Was hat es nur mit Eis auf sich, dass es sie über drei Jahrzehnte hinweg so in seinen Bann gezogen hat? Zum Teil hat es mit ihrer Empörung über die miserable Qualität der meisten kommerziellen Eiscremes zu tun. „Eis wird nach Volumen verkauft, nicht nach Gewicht“, erklärt Caroline. „Hersteller versuchen deshalb, so viel Luft unter ihre Produkte zu heben wie möglich.“ Im Gegensatz dazu ist das Grundrezept für hausgemachtes Eis extrem einfach. „Es gibt nicht viele Kochrichtungen, die mit so wenigen Zutaten auskommen: Milch, Sahne, Zucker und manchmal Eier. Das war’s.“ Und obwohl sie sich nicht scheuen, ungewöhnliche Geschmacksrichtungen auszuprobieren – Oktopus, Käse, braunen Zucker, Knoblauch und natürlich Irn-Bru, um nur einige zu nennen – ist es die Suche nach dem perfekten Vanilleeis, die sie wirklich antreibt. „Ohne anständiges Vanilleeis“, erklärt Robin, „kann man gar nichts machen”. Eine Herausforderung, wenn es je eine gab.

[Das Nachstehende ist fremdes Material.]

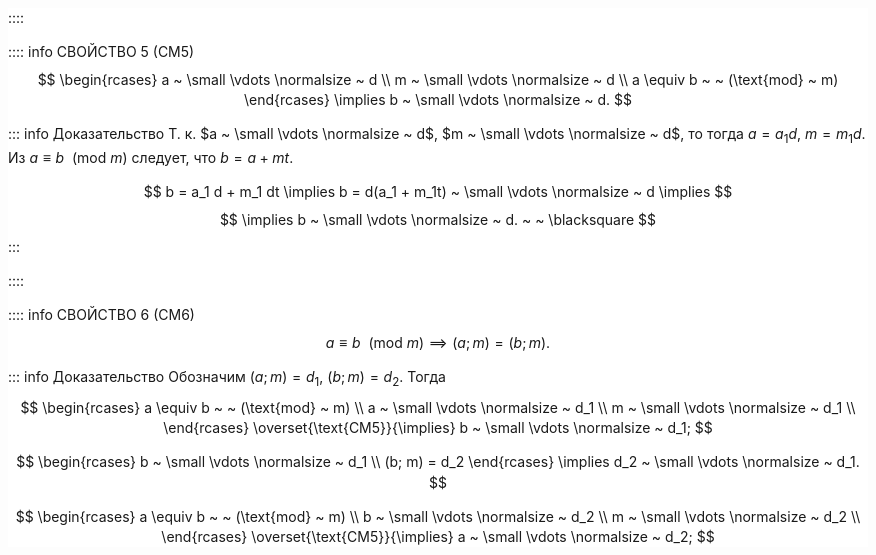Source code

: ::::

:::: info СВОЙСТВО 5 (СМ5)
$$
\begin{rcases}
a ~ \small \vdots \normalsize ~ d \\
m ~ \small \vdots \normalsize ~ d \\
a \equiv b ~ ~ (\text{mod} ~ m)
\end{rcases} \implies b ~ \small \vdots \normalsize ~ d.
$$

::: info Доказательство
Т. к. $a ~ \small \vdots \normalsize ~ d$, $m ~ \small \vdots \normalsize ~ d$, то тогда $a = a_1d$, $m = m_1d$. Из $a \equiv b ~ ~ (\text{mod} ~ m)$ следует, что $b = a + mt$.

$$
b = a_1 d + m_1 dt \implies b = d(a_1 + m_1t) ~ \small \vdots \normalsize ~ d \implies
$$
$$
\implies b ~ \small \vdots \normalsize ~ d. ~ ~ \blacksquare
$$
:::

::::

:::: info СВОЙСТВО 6 (СМ6)
$$
a \equiv b ~ ~ (\text{mod} ~ m) \implies (a; m) = (b; m).
$$

::: info Доказательство
Обозначим $(a; m) = d_1$, $(b; m) = d_2$. Тогда
$$
\begin{rcases}
a \equiv b ~ ~ (\text{mod} ~ m) \\
a ~ \small \vdots \normalsize ~ d_1 \\
m ~ \small \vdots \normalsize ~ d_1 \\
\end{rcases} \overset{\text{CM5}}{\implies} b ~ \small \vdots \normalsize ~ d_1;
$$

$$
\begin{rcases}
b ~ \small \vdots \normalsize ~ d_1 \\
(b; m) = d_2
\end{rcases} \implies d_2 ~ \small \vdots \normalsize ~ d_1.
$$

$$
\begin{rcases}
a \equiv b ~ ~ (\text{mod} ~ m) \\
b ~ \small \vdots \normalsize ~ d_2 \\
m ~ \small \vdots \normalsize ~ d_2 \\
\end{rcases} \overset{\text{CM5}}{\implies} a ~ \small \vdots \normalsize ~ d_2;
$$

Rezept: Einfaches Vanilleeis „Philadelphia”
Aus: Ice creams, Sorbets and Gelati – The Definitive Guide by Caroline and Robin Weir
Dies ist die einfachste Art von Philadelphia-Eis (oder eifreiem Eis) und eignet sich bestens zum Selbermachen, besonders für Kinder. Wie der Name schon sagt, hat dieses Rezept seinen Ursprung in Philadelphia. Da es kein Ei enthält, schmilzt es schneller und hat die charakteristische Eiseskälte von altmodischem Eis. Auch die deutlich sichtbaren Vanillekörner sind typisch für diese Art von Eis.
Ergibt etwa 750 ml
Zutaten
Vanilleschote: 1
Vollmilch: 375ml
Unraffinierter Kristallzucker: 50g
Gezuckerte Kondensmilch, gekühlt: 125ml
Sahne (36% Fettgehalt), gekühlt: 250ml
Salz: ¼ Teelöffel
Zubereitung
Die Vanilleschote der Länge nach aufschneiden und mit der Milch und dem Zucker unter gelegentlichem Rühren bis knapp unter den Siedepunkt erhitzen, abkühlen lassen und in den Kühlschrank stellen. Die Schote herausnehmen, das Mark auskratzen und in die gekühlte Milch geben.
Die gekühlte Kondensmilch und die Sahne dazugeben. Unter gelegentlichem Rühren einfrieren.
Innerhalb einer Stunde servieren oder, falls fest gefroren, vor dem Servieren 20 Minuten im Kühlschrank auftauen lassen.